Global Research Leaders Convene in Pakistan for Chemical Sciences Conference

Posted 16 hours ago
1 Likes, 17 views


69/2026

In the historic and culturally rich city of Khairpur, a remarkable celebration of science, innovation, and international collaboration took place this week, as leading researchers and scholars from more than 10 countries gathered at Shah Abdul Latif University for the opening of the 2nd International Conference on Chemical Sciences: A Multidisciplinary Approach (ICCS-MA 2026), highlighting Pakistan’s growing role in global scientific research and academic excellence.

 

At a time when universities across the developing world are grappling with shrinking research budgets, climate pressures, and widening technological gaps, the gathering was something increasingly rare in Pakistan’s academic landscape: a confident assertion that scientific collaboration can still transcend borders, politics, and economic uncertainty.

 

Organized by the university’s Institute of Chemistry in collaboration with the ACS Pakistan Chapter, COMSTECH, and other academic partners, the three-day conference brought together scholars from the United States, Germany, Italy, Turkey, China, Brazil, Malaysia, Saudi Arabia, Bangladesh, Benin, and universities across Pakistan.

 

The conference themes reflected the changing priorities of global science itself. Discussions moved far beyond traditional laboratory chemistry into areas now central to the future of economies and societies: clean energy, sustainable materials, climate resilience, advanced electrolytes, and environmentally responsible technologies.

 

Opening the conference, Shah Abdul Latif University’s Vice Chancellor, Meritorious Professor Dr. Yousuf Khushk, described the chemical sciences as central to addressing humanity’s most urgent challenges, including healthcare, water purification, agriculture, and sustainable energy. He argued that universities must move beyond conventional teaching institutions and become engines of practical innovation capable of shaping national development.

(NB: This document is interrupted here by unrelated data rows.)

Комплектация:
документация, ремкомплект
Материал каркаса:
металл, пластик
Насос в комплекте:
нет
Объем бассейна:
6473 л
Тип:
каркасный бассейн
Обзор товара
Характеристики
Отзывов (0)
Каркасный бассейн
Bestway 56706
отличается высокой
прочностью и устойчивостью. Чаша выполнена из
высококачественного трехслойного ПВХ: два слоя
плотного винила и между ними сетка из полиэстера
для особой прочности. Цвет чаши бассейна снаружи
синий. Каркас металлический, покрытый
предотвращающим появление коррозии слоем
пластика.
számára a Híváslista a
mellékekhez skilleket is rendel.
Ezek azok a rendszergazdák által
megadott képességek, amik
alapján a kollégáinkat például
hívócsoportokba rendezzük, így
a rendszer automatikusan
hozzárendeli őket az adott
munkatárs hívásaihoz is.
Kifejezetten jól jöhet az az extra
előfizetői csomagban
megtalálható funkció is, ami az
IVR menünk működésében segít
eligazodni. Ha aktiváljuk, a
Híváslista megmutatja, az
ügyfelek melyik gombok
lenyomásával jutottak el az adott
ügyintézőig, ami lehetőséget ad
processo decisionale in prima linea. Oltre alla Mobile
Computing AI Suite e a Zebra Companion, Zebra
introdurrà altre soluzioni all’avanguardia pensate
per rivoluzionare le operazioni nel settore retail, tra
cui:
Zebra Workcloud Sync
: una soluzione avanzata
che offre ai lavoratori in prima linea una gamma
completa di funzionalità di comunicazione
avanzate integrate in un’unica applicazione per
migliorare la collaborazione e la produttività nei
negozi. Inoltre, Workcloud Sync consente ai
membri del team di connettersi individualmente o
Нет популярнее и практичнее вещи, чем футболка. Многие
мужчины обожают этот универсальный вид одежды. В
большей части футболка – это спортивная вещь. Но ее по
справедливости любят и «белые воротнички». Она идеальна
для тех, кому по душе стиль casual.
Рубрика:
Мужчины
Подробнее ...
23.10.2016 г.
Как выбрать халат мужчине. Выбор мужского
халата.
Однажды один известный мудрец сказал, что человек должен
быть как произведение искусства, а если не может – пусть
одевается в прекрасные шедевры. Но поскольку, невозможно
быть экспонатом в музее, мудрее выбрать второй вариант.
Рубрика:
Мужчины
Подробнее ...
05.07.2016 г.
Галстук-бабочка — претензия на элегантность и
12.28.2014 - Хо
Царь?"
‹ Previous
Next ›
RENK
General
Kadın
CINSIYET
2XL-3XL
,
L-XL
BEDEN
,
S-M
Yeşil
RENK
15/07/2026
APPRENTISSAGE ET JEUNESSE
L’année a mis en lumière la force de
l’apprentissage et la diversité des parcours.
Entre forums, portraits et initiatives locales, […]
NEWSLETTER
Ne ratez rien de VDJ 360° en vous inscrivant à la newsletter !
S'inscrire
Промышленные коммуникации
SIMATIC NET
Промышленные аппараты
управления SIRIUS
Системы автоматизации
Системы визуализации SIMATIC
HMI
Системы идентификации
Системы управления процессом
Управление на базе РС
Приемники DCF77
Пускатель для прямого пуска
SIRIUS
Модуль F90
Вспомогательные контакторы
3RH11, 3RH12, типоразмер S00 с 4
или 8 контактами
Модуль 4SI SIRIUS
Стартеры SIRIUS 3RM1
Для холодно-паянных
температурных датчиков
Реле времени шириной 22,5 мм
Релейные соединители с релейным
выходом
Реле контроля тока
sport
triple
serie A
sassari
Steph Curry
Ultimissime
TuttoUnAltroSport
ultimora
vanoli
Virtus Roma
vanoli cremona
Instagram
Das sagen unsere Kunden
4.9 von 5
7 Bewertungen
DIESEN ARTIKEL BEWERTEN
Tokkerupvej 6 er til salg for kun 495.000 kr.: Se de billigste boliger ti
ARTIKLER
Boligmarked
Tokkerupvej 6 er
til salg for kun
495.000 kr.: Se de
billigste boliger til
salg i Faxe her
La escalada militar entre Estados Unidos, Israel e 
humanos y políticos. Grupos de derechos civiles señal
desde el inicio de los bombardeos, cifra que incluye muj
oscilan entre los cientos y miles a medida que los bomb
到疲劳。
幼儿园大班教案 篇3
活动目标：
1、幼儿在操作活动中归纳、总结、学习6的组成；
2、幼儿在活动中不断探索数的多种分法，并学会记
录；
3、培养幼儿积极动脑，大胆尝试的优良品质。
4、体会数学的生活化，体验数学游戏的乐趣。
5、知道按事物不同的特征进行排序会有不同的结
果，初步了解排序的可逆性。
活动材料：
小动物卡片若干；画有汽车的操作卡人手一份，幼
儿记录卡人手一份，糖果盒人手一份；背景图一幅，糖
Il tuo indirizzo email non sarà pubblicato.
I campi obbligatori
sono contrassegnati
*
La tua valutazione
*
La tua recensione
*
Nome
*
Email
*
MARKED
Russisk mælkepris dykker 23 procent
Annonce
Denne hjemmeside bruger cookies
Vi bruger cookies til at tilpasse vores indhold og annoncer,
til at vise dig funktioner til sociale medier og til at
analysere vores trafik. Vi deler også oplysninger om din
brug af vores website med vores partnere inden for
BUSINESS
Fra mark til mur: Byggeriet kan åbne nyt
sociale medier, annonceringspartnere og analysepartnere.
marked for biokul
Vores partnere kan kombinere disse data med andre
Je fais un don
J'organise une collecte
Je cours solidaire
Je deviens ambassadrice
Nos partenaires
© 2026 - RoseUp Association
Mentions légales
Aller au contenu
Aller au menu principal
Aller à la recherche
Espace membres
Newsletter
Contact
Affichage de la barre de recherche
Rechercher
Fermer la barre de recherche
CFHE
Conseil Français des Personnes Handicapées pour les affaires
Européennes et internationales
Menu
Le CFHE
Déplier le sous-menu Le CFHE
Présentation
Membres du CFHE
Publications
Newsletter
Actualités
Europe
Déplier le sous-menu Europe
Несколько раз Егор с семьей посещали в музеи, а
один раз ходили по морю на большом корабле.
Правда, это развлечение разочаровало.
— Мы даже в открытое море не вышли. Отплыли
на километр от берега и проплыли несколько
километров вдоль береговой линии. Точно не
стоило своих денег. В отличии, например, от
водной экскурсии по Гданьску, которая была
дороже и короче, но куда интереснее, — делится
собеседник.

That vision was echoed throughout the inaugural session.

 

Cemil Alkan of Tokat Gaziosmanpaşa University presented research on advanced thermal energy storage systems using microencapsulated phase-change materials — technologies increasingly viewed as critical to future energy efficiency and sustainability. Meanwhile, researchers from the University of Malaya showcased biodegradable starch-based electrolytes for next-generation energy storage, highlighting how environmentally sustainable materials may transform future battery technologies.

Yet beyond the technical presentations, the conference's symbolism may matter just as much.

 

In recent years, Pakistan’s universities have often been discussed in terms of rankings, financial constraints, and institutional crises. ICCS-MA 2026 offered a different narrative: one of international engagement, interdisciplinary collaboration, and scientific optimism emerging from a region often absent from global research conversations.

 

Speakers repeatedly stressed that the future of science would increasingly depend on multidisciplinary cooperation. Climate change, food insecurity, and sustainable development, participants argued, cannot be solved within isolated academic silos.

 

For younger researchers attending the conference, the message was equally important. Scientific progress is no longer confined to elite Western institutions. Increasingly, innovation networks are global, collaborative, and interconnected, and universities in Pakistan are seeking a place within them.